Sponsored by IOT

IOT CEO and president Daniel Crespo describes the key IOT characteristics that help laboratories deliver excellent free-form lenses to every patient, every time. If you have never met him or heard him speak, you’re missing something special. The passion and commitment to excellence he brings to his life’s work are evident, as are the academic roots that helped him grow his lens software company. We asked Daniel what it takes to make exceptional lenses. While a written interview cannot capture all that is Daniel Crespo, it certainly explains why his company continues to flourish.

–Deborah Kotob

The first thing you need is a good lens calculation software.
Nowadays, there are many companies, big and small, that offer lens design software—what we call LDS. It has been more than 20 years since free-form lens technology was invented, and several companies around the world have figured out how to calculate free-form lens progressives.

Not all lens design software is the same.
To leverage the advantages of free-form lenses, a good calculation system has to implement ray-tracing, so it is able to simulate the properties of the wavefront reaching the fovea from all directions of sight. It also must be able to perform a complex optimization that guarantees that the “quality of vision” is the best possible for any direction of sight.

Good simulation and good optimization, performed in a short calculation time, are the first requisites to make a good lens that can be optimized for the wearer and provide a good progressive lens for any prescription, on any material, any base curve and any frame. Many LDS companies use basic geometrical calculations or partial optimizations; they provide just OK lenses that tend to underperform for the most demanding wearers.

Vision quality cannot be defined mathematically.
At the heart of lens calculation is the concept of “quality of vision” for each direction of sight. Vision quality is what differentiates great lenses from the rest. What affects a wearer’s perception? What is bothersome? What is annoying? The answers are not provided by mathematical formulas. Nor can they be found in scientific literature.

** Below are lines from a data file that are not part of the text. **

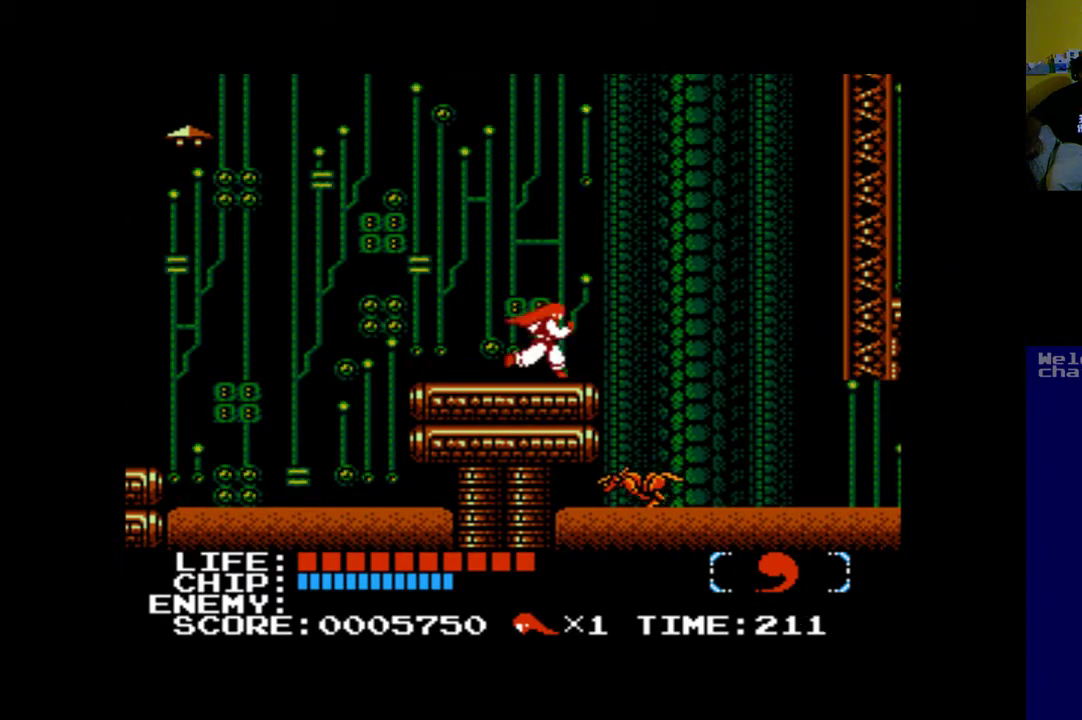
{"buttons": ["B", "DPAD_RIGHT"], "left_stick": "center", "events": [[33, "B", "down"]]}
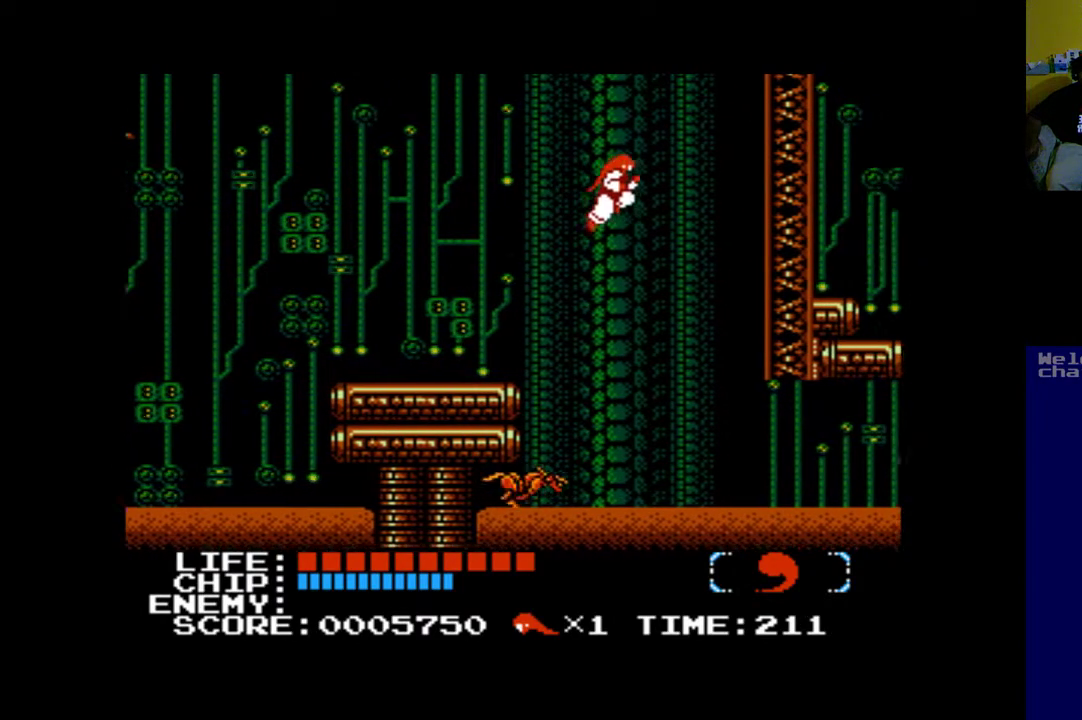
{"buttons": ["DPAD_RIGHT"], "left_stick": "center", "events": [[133, "B", "up"]]}
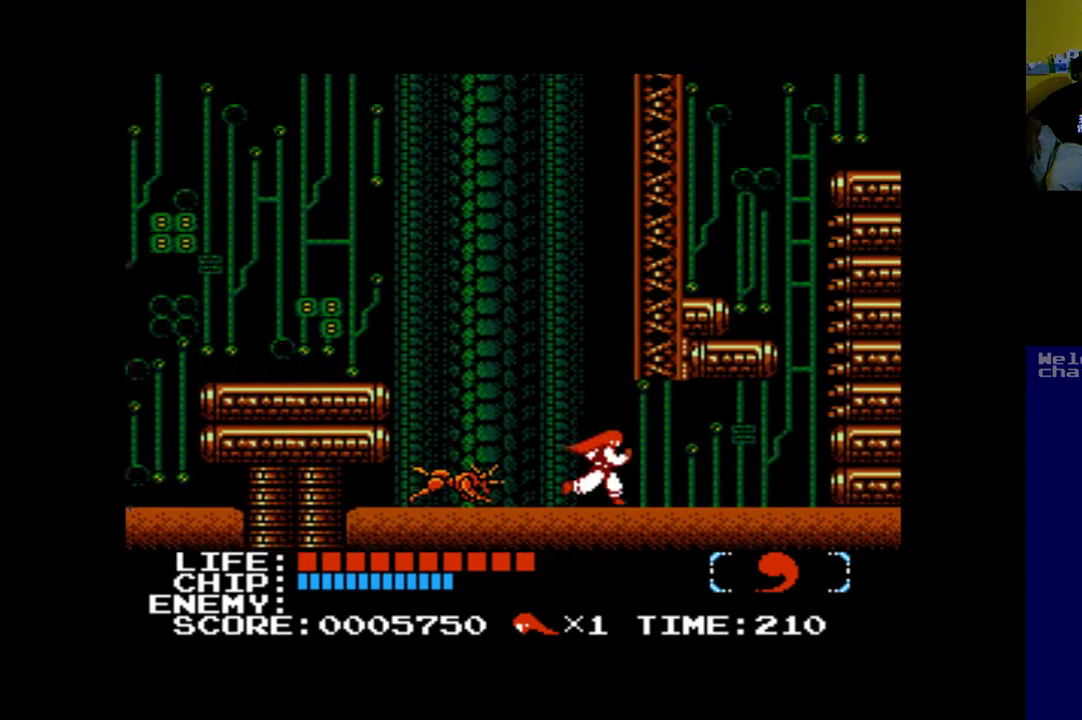
{"buttons": ["DPAD_RIGHT"], "left_stick": "center", "events": []}
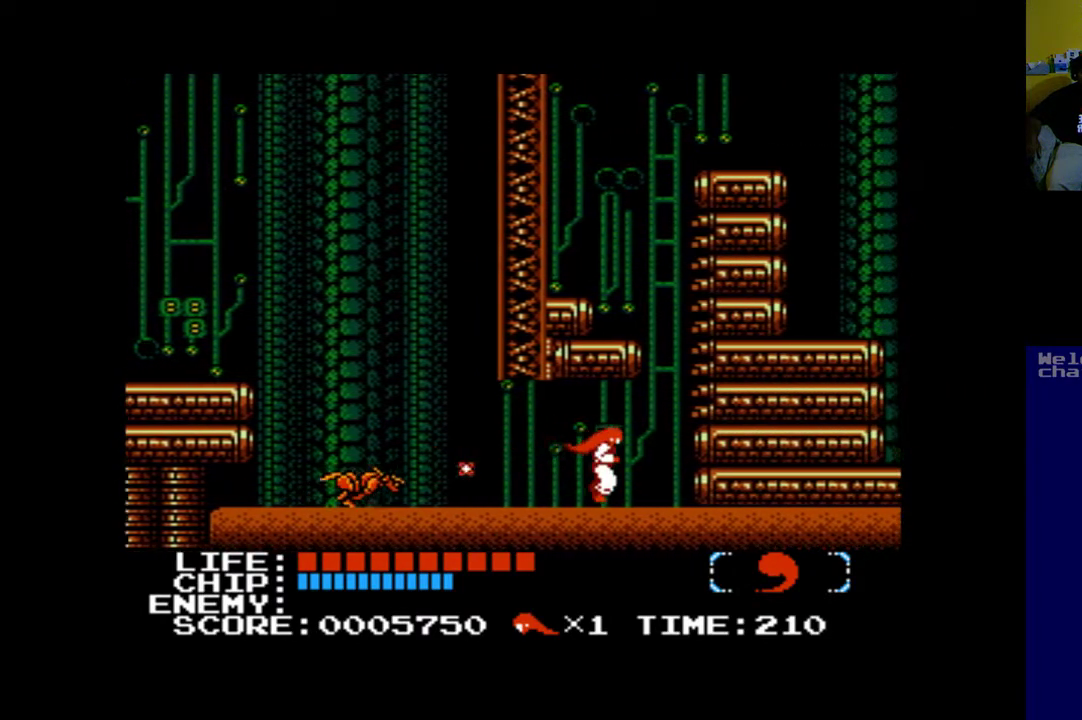
{"buttons": ["DPAD_UP", "DPAD_RIGHT"], "left_stick": "center", "events": [[200, "B", "down"], [233, "DPAD_UP", "down"], [500, "B", "up"]]}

Instead, you learn the answers as you make millions and millions of lenses, and you get feedback from hundreds of labs every day, for many years.

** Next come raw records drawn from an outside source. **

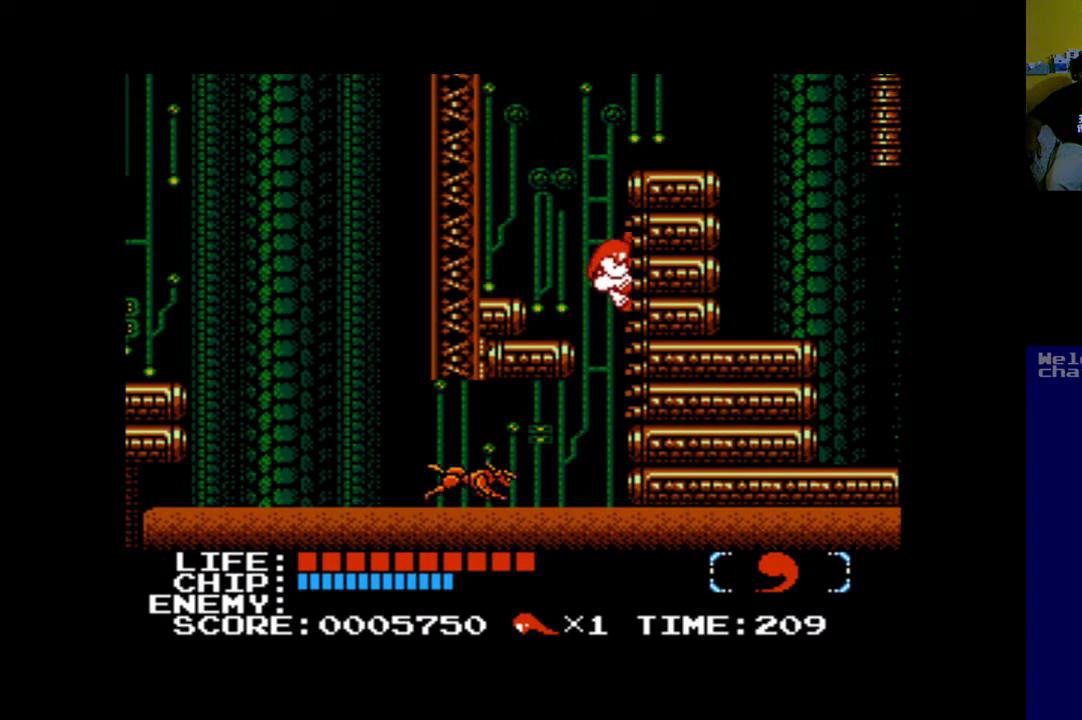
{"buttons": ["DPAD_LEFT"], "left_stick": "center", "events": [[133, "DPAD_LEFT", "down"], [133, "DPAD_RIGHT", "up"], [167, "B", "down"], [233, "DPAD_UP", "up"], [467, "B", "up"]]}
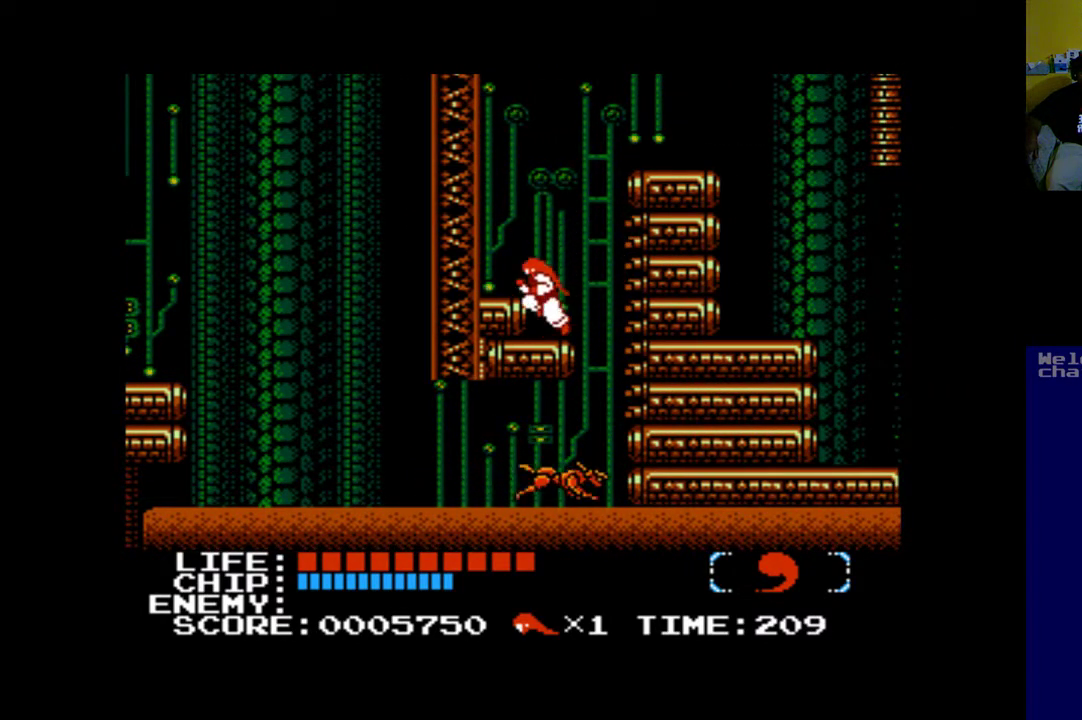
{"buttons": ["DPAD_LEFT"], "left_stick": "center", "events": [[233, "B", "down"], [433, "B", "up"]]}
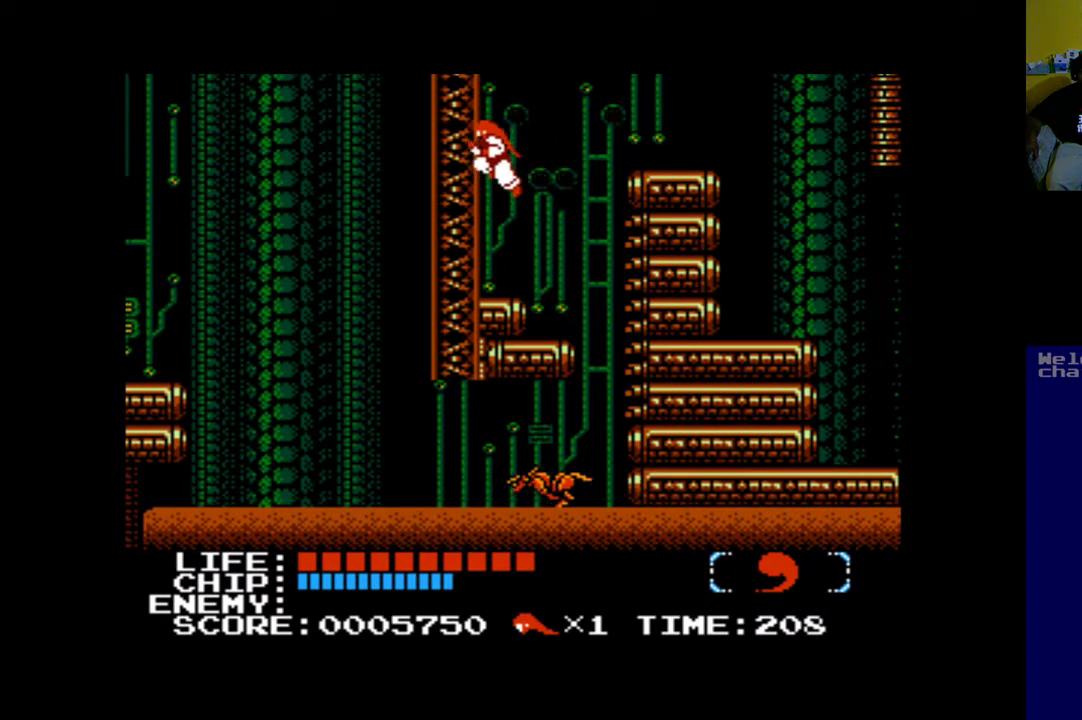
{"buttons": [], "left_stick": "center", "events": [[133, "DPAD_LEFT", "up"]]}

Most importantly, quality is something that you learn as you conduct careful clinical wearer studies under perfectly controlled circumstances and with sophisticated testing protocols. At IOT, our highly specialized team for wearer trials composed of optometrists, physicists and mathematicians sees patients every day.

Learning what true quality of vision means takes years of effort and investment. Only a handful of companies in the world, including IOT, have the resources, the trajectory, the knowledge and the desire to do so.

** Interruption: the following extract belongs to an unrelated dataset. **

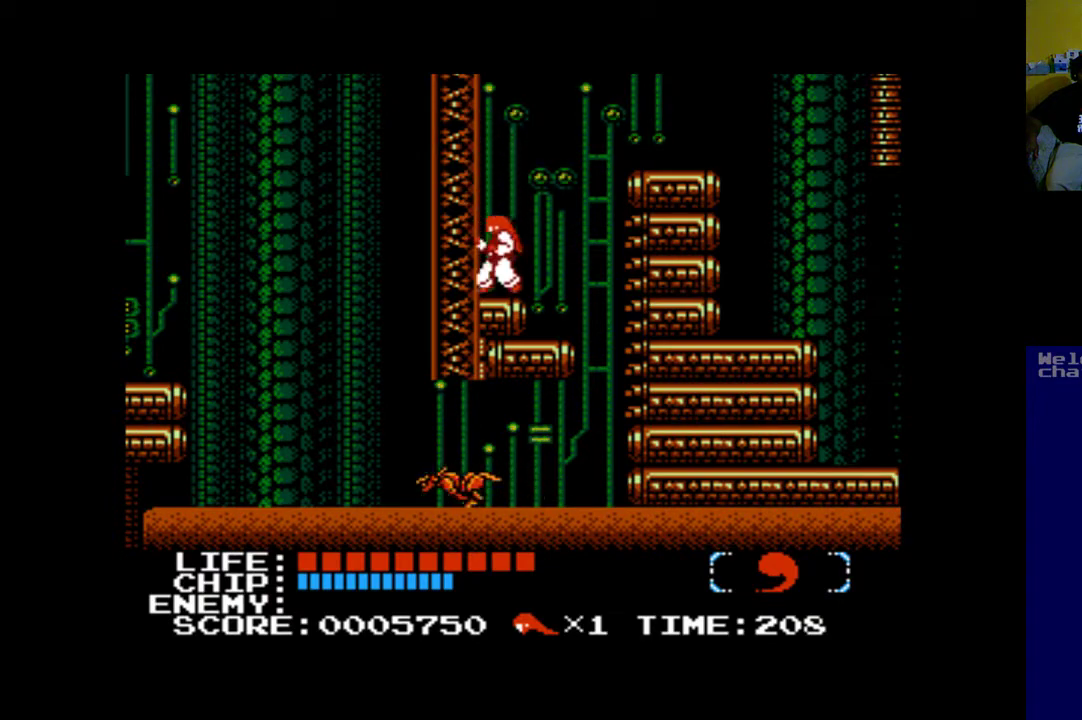
{"buttons": ["B", "DPAD_RIGHT"], "left_stick": "center", "events": [[33, "DPAD_RIGHT", "down"], [67, "B", "down"]]}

Free-form is a complicated process for labs to optimize and maintain properly.
Even with sophisticated LDS calculations and strong clinical support, wearer satisfaction demands exceptional laboratory manufacturing. IOT trials demonstrate that common manufacturing errors reduce lens performance. You can have the best lens design in the world, but if you are not running a finely tuned free-form process, your lenses will miss the mark.

To run a good free-form process, it’s fundamental that the LDS provider and the lab work closely together to ensure lenses meet the necessary quality requirements and reproduce accurately the intended theoretical behavior.

Our team of engineers share years of lens design and free-form process experience.
The IOT support team works with customers every day to ensure that lenses produced with our software meet the highest quality standards for prescriptions, materials and the myriad details that good lenses require.

Providing such exemplary technical service requires the industry’s best professionals, years of experience, significant investment and a strong commitment to quality throughout the whole organization. I think it is fair to say IOT leads the industry when it comes to supporting labs and helping them leverage the potential that free-form technology offers.

Good calculation software, good clinical knowledge, good process support and a lab with good machinery and a strong commitment to quality—only when you combine all these elements can you make the best possible lenses. At IOT, we dedicate significant resources to providing the first three ingredients. Our customers deliver the rest.